• Stated exercise
Extract every line of the records below that contains the word "pulmonary".

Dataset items
>>>>>

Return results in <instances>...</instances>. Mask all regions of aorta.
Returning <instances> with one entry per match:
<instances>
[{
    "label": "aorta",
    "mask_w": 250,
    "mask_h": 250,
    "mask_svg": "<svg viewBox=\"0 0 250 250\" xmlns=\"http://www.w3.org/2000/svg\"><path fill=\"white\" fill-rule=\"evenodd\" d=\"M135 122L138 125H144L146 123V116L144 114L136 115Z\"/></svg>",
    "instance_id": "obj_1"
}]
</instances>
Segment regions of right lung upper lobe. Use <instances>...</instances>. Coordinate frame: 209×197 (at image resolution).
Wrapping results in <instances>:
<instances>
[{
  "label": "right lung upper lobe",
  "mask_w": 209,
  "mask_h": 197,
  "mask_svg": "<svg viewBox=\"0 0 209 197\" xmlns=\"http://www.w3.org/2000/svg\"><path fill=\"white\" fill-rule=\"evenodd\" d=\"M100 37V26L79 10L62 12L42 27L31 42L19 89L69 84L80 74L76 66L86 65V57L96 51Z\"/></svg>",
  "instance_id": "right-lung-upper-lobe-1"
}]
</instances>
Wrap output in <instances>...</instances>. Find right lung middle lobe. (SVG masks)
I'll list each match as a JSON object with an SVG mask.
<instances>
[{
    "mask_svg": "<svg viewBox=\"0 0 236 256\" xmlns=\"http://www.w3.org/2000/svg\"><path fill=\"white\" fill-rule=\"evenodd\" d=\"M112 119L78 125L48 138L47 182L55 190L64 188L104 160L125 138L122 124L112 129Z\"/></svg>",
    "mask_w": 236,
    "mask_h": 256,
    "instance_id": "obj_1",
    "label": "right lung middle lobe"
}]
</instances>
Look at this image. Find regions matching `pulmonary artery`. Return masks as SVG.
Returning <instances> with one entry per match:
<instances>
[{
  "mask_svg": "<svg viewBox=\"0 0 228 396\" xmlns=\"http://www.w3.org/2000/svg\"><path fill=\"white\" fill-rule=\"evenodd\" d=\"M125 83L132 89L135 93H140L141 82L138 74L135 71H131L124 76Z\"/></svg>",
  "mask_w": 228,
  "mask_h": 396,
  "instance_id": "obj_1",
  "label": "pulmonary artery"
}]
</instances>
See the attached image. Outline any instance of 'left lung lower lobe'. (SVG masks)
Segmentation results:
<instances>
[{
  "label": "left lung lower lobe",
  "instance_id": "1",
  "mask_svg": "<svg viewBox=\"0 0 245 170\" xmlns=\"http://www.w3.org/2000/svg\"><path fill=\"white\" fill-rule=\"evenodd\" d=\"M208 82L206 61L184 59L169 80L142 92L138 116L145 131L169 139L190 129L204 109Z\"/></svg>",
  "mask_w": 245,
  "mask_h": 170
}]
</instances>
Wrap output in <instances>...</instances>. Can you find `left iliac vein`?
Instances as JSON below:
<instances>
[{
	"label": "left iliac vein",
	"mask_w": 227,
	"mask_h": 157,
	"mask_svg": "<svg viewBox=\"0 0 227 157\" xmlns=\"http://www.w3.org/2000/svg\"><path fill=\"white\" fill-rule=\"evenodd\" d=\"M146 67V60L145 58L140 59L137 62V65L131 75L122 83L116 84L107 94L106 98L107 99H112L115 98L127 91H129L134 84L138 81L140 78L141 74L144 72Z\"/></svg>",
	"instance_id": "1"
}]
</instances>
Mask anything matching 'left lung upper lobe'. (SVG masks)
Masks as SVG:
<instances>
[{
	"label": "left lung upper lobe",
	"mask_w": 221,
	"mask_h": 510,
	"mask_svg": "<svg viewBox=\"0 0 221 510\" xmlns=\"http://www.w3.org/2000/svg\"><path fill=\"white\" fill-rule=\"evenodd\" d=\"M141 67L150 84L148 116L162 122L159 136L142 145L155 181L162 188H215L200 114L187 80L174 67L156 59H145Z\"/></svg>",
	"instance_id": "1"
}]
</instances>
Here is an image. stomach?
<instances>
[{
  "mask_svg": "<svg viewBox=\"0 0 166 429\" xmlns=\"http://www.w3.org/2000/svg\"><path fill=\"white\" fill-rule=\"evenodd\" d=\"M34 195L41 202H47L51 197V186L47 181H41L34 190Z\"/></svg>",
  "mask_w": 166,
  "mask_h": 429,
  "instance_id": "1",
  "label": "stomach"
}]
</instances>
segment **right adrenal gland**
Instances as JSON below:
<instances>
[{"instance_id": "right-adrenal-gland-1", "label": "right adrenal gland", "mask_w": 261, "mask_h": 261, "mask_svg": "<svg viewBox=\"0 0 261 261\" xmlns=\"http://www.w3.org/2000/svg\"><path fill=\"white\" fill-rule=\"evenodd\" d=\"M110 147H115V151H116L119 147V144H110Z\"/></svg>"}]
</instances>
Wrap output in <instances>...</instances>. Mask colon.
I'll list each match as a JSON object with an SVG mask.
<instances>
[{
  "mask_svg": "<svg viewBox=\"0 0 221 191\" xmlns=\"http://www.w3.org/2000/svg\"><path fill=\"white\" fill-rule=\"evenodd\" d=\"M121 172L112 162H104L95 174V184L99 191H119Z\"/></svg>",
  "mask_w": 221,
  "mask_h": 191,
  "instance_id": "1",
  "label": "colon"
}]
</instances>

<<<<<
>>>>>

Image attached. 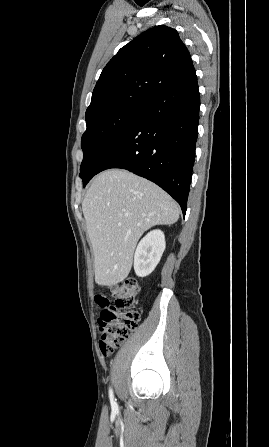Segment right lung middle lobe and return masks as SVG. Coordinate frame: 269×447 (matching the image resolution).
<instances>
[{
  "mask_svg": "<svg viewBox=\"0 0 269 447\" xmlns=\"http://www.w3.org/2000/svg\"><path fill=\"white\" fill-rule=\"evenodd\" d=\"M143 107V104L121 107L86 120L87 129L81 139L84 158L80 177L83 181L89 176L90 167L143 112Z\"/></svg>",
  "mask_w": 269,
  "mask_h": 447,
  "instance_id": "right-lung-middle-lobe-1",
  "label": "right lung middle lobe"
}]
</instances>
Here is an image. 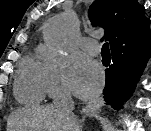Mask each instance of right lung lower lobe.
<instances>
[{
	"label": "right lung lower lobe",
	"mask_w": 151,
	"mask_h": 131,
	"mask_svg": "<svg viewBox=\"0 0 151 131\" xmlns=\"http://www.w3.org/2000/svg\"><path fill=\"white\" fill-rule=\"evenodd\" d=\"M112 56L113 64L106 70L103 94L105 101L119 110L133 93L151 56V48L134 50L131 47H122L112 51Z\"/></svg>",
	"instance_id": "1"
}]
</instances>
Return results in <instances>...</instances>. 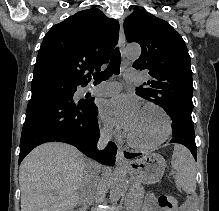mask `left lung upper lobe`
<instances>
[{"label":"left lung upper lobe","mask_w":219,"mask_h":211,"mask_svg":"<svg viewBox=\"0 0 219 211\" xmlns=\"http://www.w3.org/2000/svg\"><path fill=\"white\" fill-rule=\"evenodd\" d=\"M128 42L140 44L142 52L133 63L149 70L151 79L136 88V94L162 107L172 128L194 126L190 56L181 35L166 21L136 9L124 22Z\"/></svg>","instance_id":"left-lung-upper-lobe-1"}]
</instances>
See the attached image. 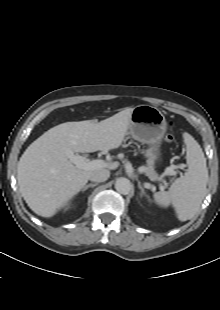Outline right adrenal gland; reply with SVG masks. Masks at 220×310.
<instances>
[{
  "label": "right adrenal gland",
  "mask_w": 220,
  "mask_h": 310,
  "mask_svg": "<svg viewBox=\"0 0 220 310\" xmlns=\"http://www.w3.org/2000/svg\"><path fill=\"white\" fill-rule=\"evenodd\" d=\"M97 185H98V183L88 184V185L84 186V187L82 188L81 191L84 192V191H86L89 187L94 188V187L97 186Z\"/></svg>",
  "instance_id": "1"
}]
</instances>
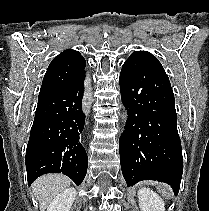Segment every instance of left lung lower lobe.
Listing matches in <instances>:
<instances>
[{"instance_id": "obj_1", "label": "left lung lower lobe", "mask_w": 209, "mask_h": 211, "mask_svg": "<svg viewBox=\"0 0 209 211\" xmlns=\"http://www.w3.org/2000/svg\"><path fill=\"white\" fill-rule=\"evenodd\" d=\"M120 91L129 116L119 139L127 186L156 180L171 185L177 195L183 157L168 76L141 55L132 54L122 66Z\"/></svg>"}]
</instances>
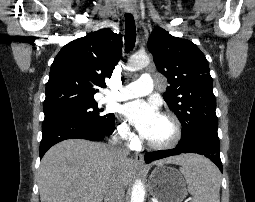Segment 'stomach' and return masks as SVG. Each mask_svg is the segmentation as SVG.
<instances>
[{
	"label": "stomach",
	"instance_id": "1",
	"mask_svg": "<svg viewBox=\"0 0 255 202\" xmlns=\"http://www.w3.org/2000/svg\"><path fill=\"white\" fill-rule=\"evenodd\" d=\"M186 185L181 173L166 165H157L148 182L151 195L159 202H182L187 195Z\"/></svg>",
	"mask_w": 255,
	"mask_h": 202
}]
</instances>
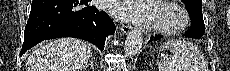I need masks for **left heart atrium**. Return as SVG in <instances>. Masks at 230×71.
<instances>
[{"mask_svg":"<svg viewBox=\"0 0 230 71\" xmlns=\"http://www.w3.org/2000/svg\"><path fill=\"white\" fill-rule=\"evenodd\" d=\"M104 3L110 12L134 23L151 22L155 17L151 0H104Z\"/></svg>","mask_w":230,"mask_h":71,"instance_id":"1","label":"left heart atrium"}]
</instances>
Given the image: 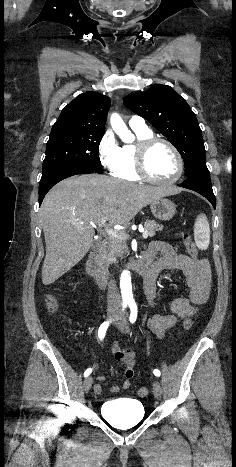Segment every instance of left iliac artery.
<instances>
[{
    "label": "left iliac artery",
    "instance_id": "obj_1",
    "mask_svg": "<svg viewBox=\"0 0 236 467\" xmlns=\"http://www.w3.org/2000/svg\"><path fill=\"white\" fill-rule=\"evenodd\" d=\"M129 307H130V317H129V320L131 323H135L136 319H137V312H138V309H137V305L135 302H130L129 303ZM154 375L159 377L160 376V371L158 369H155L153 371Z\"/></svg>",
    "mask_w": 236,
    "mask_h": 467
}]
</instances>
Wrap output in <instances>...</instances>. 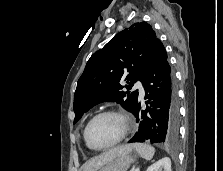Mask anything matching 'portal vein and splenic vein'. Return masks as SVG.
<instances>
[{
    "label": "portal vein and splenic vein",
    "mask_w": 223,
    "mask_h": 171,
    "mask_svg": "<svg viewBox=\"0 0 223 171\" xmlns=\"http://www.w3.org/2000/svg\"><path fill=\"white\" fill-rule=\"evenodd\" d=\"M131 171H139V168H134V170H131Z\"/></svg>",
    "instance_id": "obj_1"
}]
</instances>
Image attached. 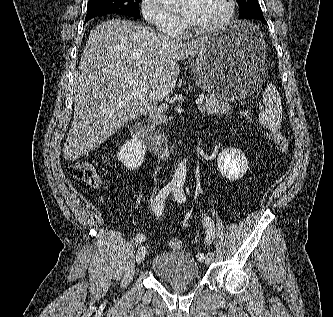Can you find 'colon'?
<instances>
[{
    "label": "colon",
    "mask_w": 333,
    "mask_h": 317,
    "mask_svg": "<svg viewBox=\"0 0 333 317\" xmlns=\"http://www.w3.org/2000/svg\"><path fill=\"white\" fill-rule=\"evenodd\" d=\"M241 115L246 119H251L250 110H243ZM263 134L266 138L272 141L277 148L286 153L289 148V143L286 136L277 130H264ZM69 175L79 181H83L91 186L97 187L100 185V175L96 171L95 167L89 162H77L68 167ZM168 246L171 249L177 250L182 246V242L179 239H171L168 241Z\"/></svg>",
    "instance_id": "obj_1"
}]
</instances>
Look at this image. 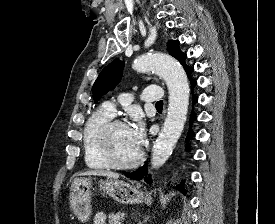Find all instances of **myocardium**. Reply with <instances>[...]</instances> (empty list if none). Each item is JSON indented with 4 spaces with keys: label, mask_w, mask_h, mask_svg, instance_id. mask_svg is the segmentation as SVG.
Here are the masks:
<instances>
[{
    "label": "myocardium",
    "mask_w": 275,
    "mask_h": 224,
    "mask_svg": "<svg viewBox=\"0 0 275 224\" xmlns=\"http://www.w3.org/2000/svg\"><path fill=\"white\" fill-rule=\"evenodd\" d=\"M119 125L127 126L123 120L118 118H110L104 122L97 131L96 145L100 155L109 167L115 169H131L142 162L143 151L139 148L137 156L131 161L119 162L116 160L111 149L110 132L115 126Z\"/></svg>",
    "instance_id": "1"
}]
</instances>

<<<<<

• Final result
Look at this image. Find regions matching `pulmonary artery`. Return masks as SVG.
  "label": "pulmonary artery"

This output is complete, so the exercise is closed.